**Materials provided**
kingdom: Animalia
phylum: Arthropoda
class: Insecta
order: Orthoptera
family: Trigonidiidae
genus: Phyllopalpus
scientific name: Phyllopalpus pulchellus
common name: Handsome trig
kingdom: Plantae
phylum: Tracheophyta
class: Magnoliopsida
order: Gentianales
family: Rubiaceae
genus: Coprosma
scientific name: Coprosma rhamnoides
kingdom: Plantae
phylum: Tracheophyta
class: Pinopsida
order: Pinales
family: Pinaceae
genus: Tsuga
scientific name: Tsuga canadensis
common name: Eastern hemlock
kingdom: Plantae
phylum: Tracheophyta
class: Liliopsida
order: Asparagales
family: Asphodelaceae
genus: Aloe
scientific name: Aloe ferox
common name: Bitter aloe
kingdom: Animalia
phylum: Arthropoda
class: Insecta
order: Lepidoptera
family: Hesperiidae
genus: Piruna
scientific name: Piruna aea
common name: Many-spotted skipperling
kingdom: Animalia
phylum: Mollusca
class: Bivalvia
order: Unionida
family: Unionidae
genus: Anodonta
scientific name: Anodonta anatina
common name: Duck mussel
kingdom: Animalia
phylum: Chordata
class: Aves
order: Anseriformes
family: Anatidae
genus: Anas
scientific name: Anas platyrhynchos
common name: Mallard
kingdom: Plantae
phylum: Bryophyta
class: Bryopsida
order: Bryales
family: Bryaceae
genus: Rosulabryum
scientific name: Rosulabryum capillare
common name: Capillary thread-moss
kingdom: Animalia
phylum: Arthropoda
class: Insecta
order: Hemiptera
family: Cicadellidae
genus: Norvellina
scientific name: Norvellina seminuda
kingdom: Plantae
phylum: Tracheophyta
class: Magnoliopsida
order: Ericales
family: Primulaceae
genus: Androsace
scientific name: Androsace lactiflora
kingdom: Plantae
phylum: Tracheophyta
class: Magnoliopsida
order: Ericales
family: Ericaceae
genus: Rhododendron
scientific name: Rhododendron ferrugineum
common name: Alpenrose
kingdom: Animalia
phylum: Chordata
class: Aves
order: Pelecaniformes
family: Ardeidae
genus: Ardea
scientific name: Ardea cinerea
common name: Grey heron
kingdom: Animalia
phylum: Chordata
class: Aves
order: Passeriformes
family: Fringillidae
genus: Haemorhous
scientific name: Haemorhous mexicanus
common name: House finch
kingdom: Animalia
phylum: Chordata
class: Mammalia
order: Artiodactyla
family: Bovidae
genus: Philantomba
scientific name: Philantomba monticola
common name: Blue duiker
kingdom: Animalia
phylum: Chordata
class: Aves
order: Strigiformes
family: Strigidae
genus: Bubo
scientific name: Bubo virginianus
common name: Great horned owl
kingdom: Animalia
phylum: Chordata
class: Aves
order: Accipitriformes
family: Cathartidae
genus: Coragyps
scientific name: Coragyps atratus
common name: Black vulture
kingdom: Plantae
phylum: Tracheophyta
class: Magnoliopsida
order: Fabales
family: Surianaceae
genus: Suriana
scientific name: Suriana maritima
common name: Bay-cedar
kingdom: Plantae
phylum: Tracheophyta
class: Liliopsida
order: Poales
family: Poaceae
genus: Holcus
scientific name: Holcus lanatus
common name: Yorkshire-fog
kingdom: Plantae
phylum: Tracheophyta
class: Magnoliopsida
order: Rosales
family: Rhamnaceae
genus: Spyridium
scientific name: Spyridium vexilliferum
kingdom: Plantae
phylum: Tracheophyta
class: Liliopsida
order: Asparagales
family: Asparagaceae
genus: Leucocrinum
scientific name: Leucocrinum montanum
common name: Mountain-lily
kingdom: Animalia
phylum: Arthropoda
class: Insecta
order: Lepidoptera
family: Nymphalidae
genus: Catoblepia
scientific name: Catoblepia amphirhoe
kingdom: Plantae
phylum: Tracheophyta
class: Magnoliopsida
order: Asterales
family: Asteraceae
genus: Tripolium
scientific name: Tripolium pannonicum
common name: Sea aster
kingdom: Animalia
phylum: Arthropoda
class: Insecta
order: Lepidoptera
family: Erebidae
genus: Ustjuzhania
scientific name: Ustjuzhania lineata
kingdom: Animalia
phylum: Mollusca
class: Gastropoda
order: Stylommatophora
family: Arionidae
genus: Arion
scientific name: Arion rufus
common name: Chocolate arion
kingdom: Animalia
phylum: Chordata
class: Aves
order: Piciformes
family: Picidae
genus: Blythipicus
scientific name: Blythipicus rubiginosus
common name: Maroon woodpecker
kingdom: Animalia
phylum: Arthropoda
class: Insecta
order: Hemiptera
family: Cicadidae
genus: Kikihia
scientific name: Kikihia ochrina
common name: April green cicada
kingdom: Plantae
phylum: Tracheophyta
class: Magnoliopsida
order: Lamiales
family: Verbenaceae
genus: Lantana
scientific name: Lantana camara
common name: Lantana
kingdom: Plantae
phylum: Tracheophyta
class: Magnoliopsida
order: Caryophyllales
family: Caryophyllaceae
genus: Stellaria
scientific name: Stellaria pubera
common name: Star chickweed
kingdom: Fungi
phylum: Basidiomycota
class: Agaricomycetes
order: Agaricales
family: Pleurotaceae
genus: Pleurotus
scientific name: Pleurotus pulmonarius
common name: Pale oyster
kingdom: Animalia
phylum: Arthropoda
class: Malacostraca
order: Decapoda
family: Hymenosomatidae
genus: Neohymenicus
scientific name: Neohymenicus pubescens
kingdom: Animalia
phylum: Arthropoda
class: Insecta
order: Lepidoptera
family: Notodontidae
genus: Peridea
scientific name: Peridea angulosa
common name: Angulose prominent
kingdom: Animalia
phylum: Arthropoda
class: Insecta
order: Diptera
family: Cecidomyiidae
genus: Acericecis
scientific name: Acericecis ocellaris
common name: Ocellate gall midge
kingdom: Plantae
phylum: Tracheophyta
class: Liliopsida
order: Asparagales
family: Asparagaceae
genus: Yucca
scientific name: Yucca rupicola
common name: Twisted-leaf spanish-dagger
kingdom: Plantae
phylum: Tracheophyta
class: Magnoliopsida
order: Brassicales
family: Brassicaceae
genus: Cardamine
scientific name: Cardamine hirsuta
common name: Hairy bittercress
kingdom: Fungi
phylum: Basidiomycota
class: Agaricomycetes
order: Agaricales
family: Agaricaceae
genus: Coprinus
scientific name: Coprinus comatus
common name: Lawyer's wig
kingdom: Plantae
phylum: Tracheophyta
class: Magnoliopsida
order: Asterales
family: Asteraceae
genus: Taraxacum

**Stated exercise**
Format every line of the records above as a JSON list of strings, with one string per line and no blank lines.

**Exercise output**
[
  "kingdom: Animalia",
  "phylum: Arthropoda",
  "class: Insecta",
  "order: Orthoptera",
  "family: Trigonidiidae",
  "genus: Phyllopalpus",
  "scientific name: Phyllopalpus pulchellus",
  "common name: Handsome trig",
  "kingdom: Plantae",
  "phylum: Tracheophyta",
  "class: Magnoliopsida",
  "order: Gentianales",
  "family: Rubiaceae",
  "genus: Coprosma",
  "scientific name: Coprosma rhamnoides",
  "kingdom: Plantae",
  "phylum: Tracheophyta",
  "class: Pinopsida",
  "order: Pinales",
  "family: Pinaceae",
  "genus: Tsuga",
  "scientific name: Tsuga canadensis",
  "common name: Eastern hemlock",
  "kingdom: Plantae",
  "phylum: Tracheophyta",
  "class: Liliopsida",
  "order: Asparagales",
  "family: Asphodelaceae",
  "genus: Aloe",
  "scientific name: Aloe ferox",
  "common name: Bitter aloe",
  "kingdom: Animalia",
  "phylum: Arthropoda",
  "class: Insecta",
  "order: Lepidoptera",
  "family: Hesperiidae",
  "genus: Piruna",
  "scientific name: Piruna aea",
  "common name: Many-spotted skipperling",
  "kingdom: Animalia",
  "phylum: Mollusca",
  "class: Bivalvia",
  "order: Unionida",
  "family: Unionidae",
  "genus: Anodonta",
  "scientific name: Anodonta anatina",
  "common name: Duck mussel",
  "kingdom: Animalia",
  "phylum: Chordata",
  "class: Aves",
  "order: Anseriformes",
  "family: Anatidae",
  "genus: Anas",
  "scientific name: Anas platyrhynchos",
  "common name: Mallard",
  "kingdom: Plantae",
  "phylum: Bryophyta",
  "class: Bryopsida",
  "order: Bryales",
  "family: Bryaceae",
  "genus: Rosulabryum",
  "scientific name: Rosulabryum capillare",
  "common name: Capillary thread-moss",
  "kingdom: Animalia",
  "phylum: Arthropoda",
  "class: Insecta",
  "order: Hemiptera",
  "family: Cicadellidae",
  "genus: Norvellina",
  "scientific name: Norvellina seminuda",
  "kingdom: Plantae",
  "phylum: Tracheophyta",
  "class: Magnoliopsida",
  "order: Ericales",
  "family: Primulaceae",
  "genus: Androsace",
  "scientific name: Androsace lactiflora",
  "kingdom: Plantae",
  "phylum: Tracheophyta",
  "class: Magnoliopsida",
  "order: Ericales",
  "family: Ericaceae",
  "genus: Rhododendron",
  "scientific name: Rhododendron ferrugineum",
  "common name: Alpenrose",
  "kingdom: Animalia",
  "phylum: Chordata",
  "class: Aves",
  "order: Pelecaniformes",
  "family: Ardeidae",
  "genus: Ardea",
  "scientific name: Ardea cinerea",
  "common name: Grey heron",
  "kingdom: Animalia",
  "phylum: Chordata",
  "class: Aves",
  "order: Passeriformes",
  "family: Fringillidae",
  "genus: Haemorhous",
  "scientific name: Haemorhous mexicanus",
  "common name: House finch",
  "kingdom: Animalia",
  "phylum: Chordata",
  "class: Mammalia",
  "order: Artiodactyla",
  "family: Bovidae",
  "genus: Philantomba",
  "scientific name: Philantomba monticola",
  "common name: Blue duiker",
  "kingdom: Animalia",
  "phylum: Chordata",
  "class: Aves",
  "order: Strigiformes",
  "family: Strigidae",
  "genus: Bubo",
  "scientific name: Bubo virginianus",
  "common name: Great horned owl",
  "kingdom: Animalia",
  "phylum: Chordata",
  "class: Aves",
  "order: Accipitriformes",
  "family: Cathartidae",
  "genus: Coragyps",
  "scientific name: Coragyps atratus",
  "common name: Black vulture",
  "kingdom: Plantae",
  "phylum: Tracheophyta",
  "class: Magnoliopsida",
  "order: Fabales",
  "family: Surianaceae",
  "genus: Suriana",
  "scientific name: Suriana maritima",
  "common name: Bay-cedar",
  "kingdom: Plantae",
  "phylum: Tracheophyta",
  "class: Liliopsida",
  "order: Poales",
  "family: Poaceae",
  "genus: Holcus",
  "scientific name: Holcus lanatus",
  "common name: Yorkshire-fog",
  "kingdom: Plantae",
  "phylum: Tracheophyta",
  "class: Magnoliopsida",
  "order: Rosales",
  "family: Rhamnaceae",
  "genus: Spyridium",
  "scientific name: Spyridium vexilliferum",
  "kingdom: Plantae",
  "phylum: Tracheophyta",
  "class: Liliopsida",
  "order: Asparagales",
  "family: Asparagaceae",
  "genus: Leucocrinum",
  "scientific name: Leucocrinum montanum",
  "common name: Mountain-lily",
  "kingdom: Animalia",
  "phylum: Arthropoda",
  "class: Insecta",
  "order: Lepidoptera",
  "family: Nymphalidae",
  "genus: Catoblepia",
  "scientific name: Catoblepia amphirhoe",
  "kingdom: Plantae",
  "phylum: Tracheophyta",
  "class: Magnoliopsida",
  "order: Asterales",
  "family: Asteraceae",
  "genus: Tripolium",
  "scientific name: Tripolium pannonicum",
  "common name: Sea aster",
  "kingdom: Animalia",
  "phylum: Arthropoda",
  "class: Insecta",
  "order: Lepidoptera",
  "family: Erebidae",
  "genus: Ustjuzhania",
  "scientific name: Ustjuzhania lineata",
  "kingdom: Animalia",
  "phylum: Mollusca",
  "class: Gastropoda",
  "order: Stylommatophora",
  "family: Arionidae",
  "genus: Arion",
  "scientific name: Arion rufus",
  "common name: Chocolate arion",
  "kingdom: Animalia",
  "phylum: Chordata",
  "class: Aves",
  "order: Piciformes",
  "family: Picidae",
  "genus: Blythipicus",
  "scientific name: Blythipicus rubiginosus",
  "common name: Maroon woodpecker",
  "kingdom: Animalia",
  "phylum: Arthropoda",
  "class: Insecta",
  "order: Hemiptera",
  "family: Cicadidae",
  "genus: Kikihia",
  "scientific name: Kikihia ochrina",
  "common name: April green cicada",
  "kingdom: Plantae",
  "phylum: Tracheophyta",
  "class: Magnoliopsida",
  "order: Lamiales",
  "family: Verbenaceae",
  "genus: Lantana",
  "scientific name: Lantana camara",
  "common name: Lantana",
  "kingdom: Plantae",
  "phylum: Tracheophyta",
  "class: Magnoliopsida",
  "order: Caryophyllales",
  "family: Caryophyllaceae",
  "genus: Stellaria",
  "scientific name: Stellaria pubera",
  "common name: Star chickweed",
  "kingdom: Fungi",
  "phylum: Basidiomycota",
  "class: Agaricomycetes",
  "order: Agaricales",
  "family: Pleurotaceae",
  "genus: Pleurotus",
  "scientific name: Pleurotus pulmonarius",
  "common name: Pale oyster",
  "kingdom: Animalia",
  "phylum: Arthropoda",
  "class: Malacostraca",
  "order: Decapoda",
  "family: Hymenosomatidae",
  "genus: Neohymenicus",
  "scientific name: Neohymenicus pubescens",
  "kingdom: Animalia",
  "phylum: Arthropoda",
  "class: Insecta",
  "order: Lepidoptera",
  "family: Notodontidae",
  "genus: Peridea",
  "scientific name: Peridea angulosa",
  "common name: Angulose prominent",
  "kingdom: Animalia",
  "phylum: Arthropoda",
  "class: Insecta",
  "order: Diptera",
  "family: Cecidomyiidae",
  "genus: Acericecis",
  "scientific name: Acericecis ocellaris",
  "common name: Ocellate gall midge",
  "kingdom: Plantae",
  "phylum: Tracheophyta",
  "class: Liliopsida",
  "order: Asparagales",
  "family: Asparagaceae",
  "genus: Yucca",
  "scientific name: Yucca rupicola",
  "common name: Twisted-leaf spanish-dagger",
  "kingdom: Plantae",
  "phylum: Tracheophyta",
  "class: Magnoliopsida",
  "order: Brassicales",
  "family: Brassicaceae",
  "genus: Cardamine",
  "scientific name: Cardamine hirsuta",
  "common name: Hairy bittercress",
  "kingdom: Fungi",
  "phylum: Basidiomycota",
  "class: Agaricomycetes",
  "order: Agaricales",
  "family: Agaricaceae",
  "genus: Coprinus",
  "scientific name: Coprinus comatus",
  "common name: Lawyer's wig",
  "kingdom: Plantae",
  "phylum: Tracheophyta",
  "class: Magnoliopsida",
  "order: Asterales",
  "family: Asteraceae",
  "genus: Taraxacum"
]